• _Task item_
When the word "study" shows up in a line of the data below, copy that whole line.

• _Information shown_
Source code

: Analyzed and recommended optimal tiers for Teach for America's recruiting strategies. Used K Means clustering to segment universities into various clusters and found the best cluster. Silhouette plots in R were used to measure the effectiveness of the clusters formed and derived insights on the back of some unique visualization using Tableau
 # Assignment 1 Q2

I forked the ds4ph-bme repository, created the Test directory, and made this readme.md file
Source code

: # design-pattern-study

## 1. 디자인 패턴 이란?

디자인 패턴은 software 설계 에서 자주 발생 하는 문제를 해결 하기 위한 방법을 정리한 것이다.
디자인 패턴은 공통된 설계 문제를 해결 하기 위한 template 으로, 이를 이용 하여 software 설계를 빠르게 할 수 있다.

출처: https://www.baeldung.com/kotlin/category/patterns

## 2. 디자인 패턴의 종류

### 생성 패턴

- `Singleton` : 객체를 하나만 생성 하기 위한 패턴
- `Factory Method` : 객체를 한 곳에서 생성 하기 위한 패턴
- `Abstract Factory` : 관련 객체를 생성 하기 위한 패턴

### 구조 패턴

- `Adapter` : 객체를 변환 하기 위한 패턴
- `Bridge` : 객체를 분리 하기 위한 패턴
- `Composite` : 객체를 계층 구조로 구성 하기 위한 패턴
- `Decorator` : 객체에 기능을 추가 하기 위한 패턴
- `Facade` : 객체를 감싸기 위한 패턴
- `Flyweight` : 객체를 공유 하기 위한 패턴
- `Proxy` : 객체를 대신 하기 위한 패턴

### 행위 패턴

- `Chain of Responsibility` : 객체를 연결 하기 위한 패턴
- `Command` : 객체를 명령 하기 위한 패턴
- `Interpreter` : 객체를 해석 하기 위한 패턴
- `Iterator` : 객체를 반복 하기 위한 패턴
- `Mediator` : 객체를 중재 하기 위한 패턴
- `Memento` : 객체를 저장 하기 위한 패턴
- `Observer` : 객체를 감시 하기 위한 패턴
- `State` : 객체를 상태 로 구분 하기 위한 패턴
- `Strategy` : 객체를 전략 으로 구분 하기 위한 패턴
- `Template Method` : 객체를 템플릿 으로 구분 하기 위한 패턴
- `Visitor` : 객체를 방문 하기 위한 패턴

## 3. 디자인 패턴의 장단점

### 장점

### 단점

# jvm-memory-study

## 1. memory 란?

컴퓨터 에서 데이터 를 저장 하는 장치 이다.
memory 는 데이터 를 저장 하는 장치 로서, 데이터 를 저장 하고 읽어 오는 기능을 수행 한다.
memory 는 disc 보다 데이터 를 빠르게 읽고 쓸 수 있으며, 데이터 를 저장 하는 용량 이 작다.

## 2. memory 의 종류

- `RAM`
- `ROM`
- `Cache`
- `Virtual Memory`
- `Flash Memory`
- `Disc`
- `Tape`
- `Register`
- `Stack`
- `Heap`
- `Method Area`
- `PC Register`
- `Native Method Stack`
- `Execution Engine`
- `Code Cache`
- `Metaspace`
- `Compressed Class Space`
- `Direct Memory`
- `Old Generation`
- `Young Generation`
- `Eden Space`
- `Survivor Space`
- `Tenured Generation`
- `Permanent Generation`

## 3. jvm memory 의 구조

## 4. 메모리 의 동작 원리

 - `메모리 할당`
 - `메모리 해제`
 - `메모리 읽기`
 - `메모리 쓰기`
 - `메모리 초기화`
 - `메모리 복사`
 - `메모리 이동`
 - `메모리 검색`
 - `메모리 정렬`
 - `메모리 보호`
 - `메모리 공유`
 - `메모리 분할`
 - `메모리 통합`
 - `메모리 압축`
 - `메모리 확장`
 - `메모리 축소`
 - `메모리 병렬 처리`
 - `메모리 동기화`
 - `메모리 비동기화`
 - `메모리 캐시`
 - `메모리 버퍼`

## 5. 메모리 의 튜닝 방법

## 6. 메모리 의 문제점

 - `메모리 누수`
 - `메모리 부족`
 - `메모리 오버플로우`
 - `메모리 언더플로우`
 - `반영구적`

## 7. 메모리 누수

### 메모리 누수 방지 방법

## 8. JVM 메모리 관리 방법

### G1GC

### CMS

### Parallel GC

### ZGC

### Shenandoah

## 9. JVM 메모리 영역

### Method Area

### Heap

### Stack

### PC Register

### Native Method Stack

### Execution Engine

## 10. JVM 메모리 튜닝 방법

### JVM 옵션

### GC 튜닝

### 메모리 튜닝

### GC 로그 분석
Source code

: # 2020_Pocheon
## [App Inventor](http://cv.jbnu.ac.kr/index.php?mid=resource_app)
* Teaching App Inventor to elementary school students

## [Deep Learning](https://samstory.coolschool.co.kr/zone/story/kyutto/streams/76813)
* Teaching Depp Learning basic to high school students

• _Response for this exercise_
: # design-pattern-study
# jvm-memory-study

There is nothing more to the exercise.